Discover key economic and financial metrics, and what to look out for in the week ahead.
Written By:
William Matthews, Knight Frank
2 minutes to read

Here we look at the leading indicators in the world of economics. Download the dashboard for in-depth analysis into commodities, trade, equities and more.

Has the UK averted a recession?

The UK economy grew by +0.1% m-m in November, surprising markets, which were anticipating a -0.2% contraction. Oxford Economics warned that it may be too premature to announce an outright aversion of a recession, however, the UK could have avoided one for now.

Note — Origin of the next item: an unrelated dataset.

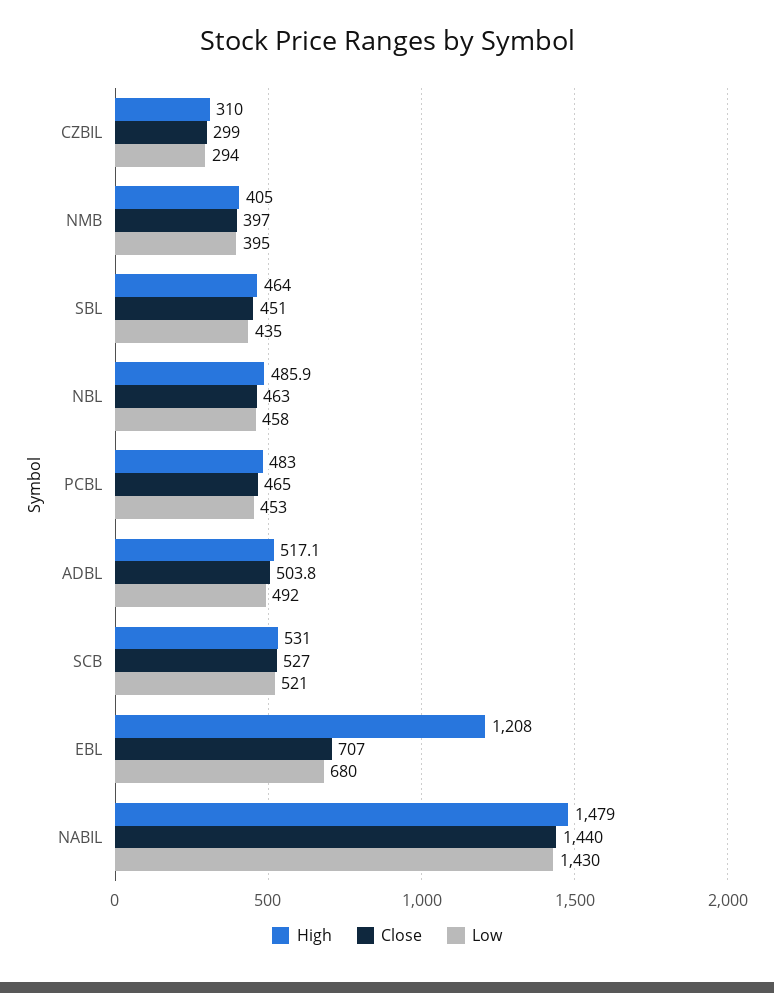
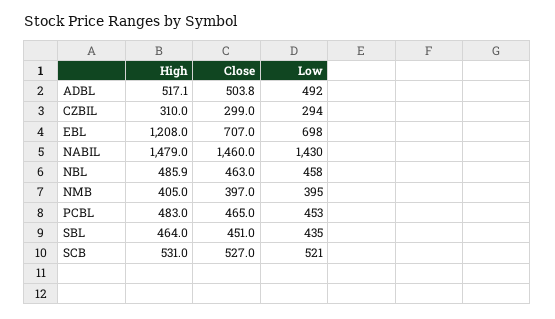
Low, EBL: 680 -> 698
Close, NABIL: 1440 -> 1460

Indeed, the UK economy would have to contract by at least -0.4% m-m in December to see a second quarterly decline in Q4, which economists think is unlikely. Despite this, economists do anticipate negative growth in December, considering PMIs were all in contractionary territory and the final month of the year saw widespread industrial action. While economists largely expect a UK recession in Q2 and Q3 this year, green shoots of renewed growth are anticipated at the end of the year as consumer energy bills moderate and government support shifts towards disposable incomes.

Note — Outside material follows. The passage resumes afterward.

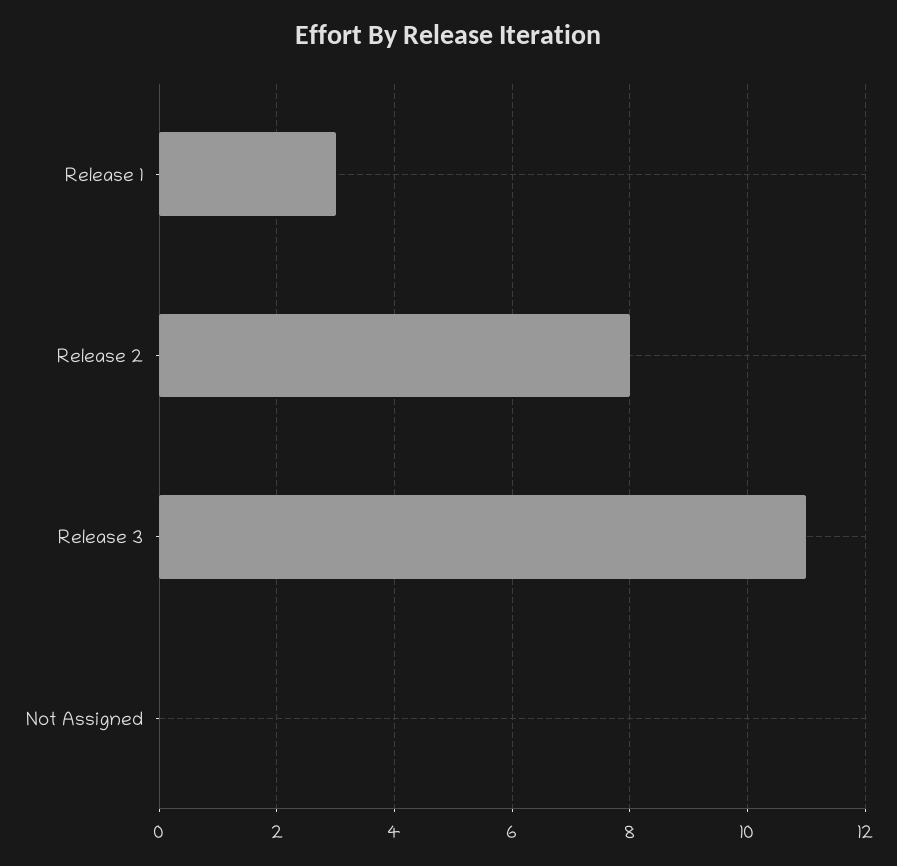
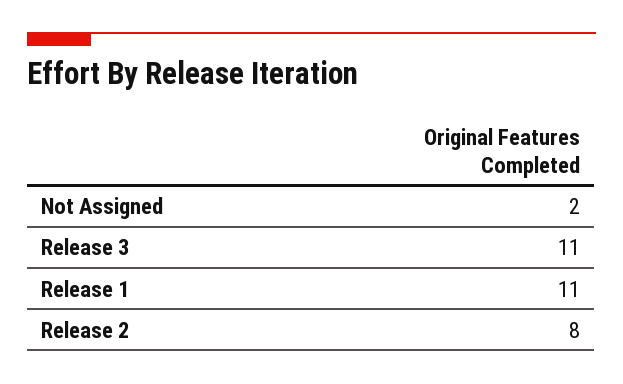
Release 1: 3 -> 11
Not Assigned: 0 -> 2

Bank of England to slow its pace of rate hikes?

In the three months to November, the UK unemployment rate increased by +0.2ppts q-q to 3.7%. Meanwhile, the number of job vacancies fell for the sixth consecutive period to 1.16 million in the three months to December. However, the price of labour is yet to reflect the softening demand, with average wages growing by +6.4% in the quarter to November, albeit not in line with inflation. Overall, the latest labour market statistics are unlikely to deter the Bank of England (BoE) from further interest rate rises, however, economists are deliberating whether the BoE will slow its pace of rate hikes from +50bps in December to +25bps in February. At present, money markets expect the BoE base rate to peak at 4.4% this year, which compares to market expectations of a 5.4% peak in the aftermath of the ‘mini-budget’.

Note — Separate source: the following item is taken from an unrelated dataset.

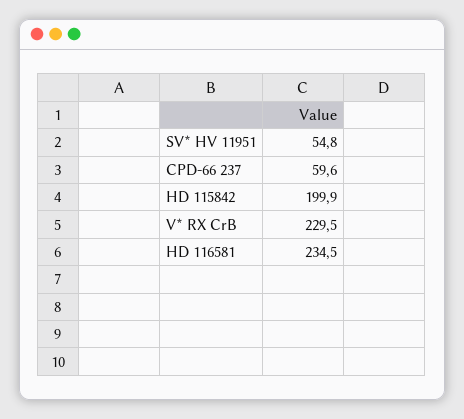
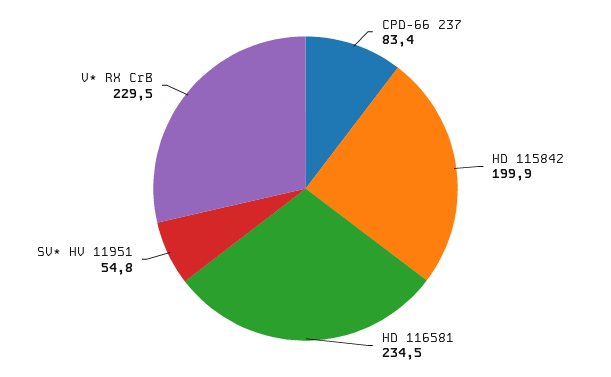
CPD-66 237: 59.6 -> 83.4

UK commercial total return started to improve in December

The UK All Property total return increased by +228bps m-m in December to -3.3%, the strongest monthly improvement since August 2016. The Retail sector had the highest level of total return in December at -2.1%, followed by the Office (-2.1%) and Industrial (-4.6%) sectors. Total returns have been supported by capital values declining at a slower pace in December. UK All Property capital values contracted by -3.7% in December, down from -6.0% in November. The Retail sector had the most resilient capital values in December at -2.6%, largely supported by the Shopping Centre subsector which saw capital value declines of only -0.7%. In comparison, Office capital values contracted by -3.4% in December, while Industrial values were down by -5.0%.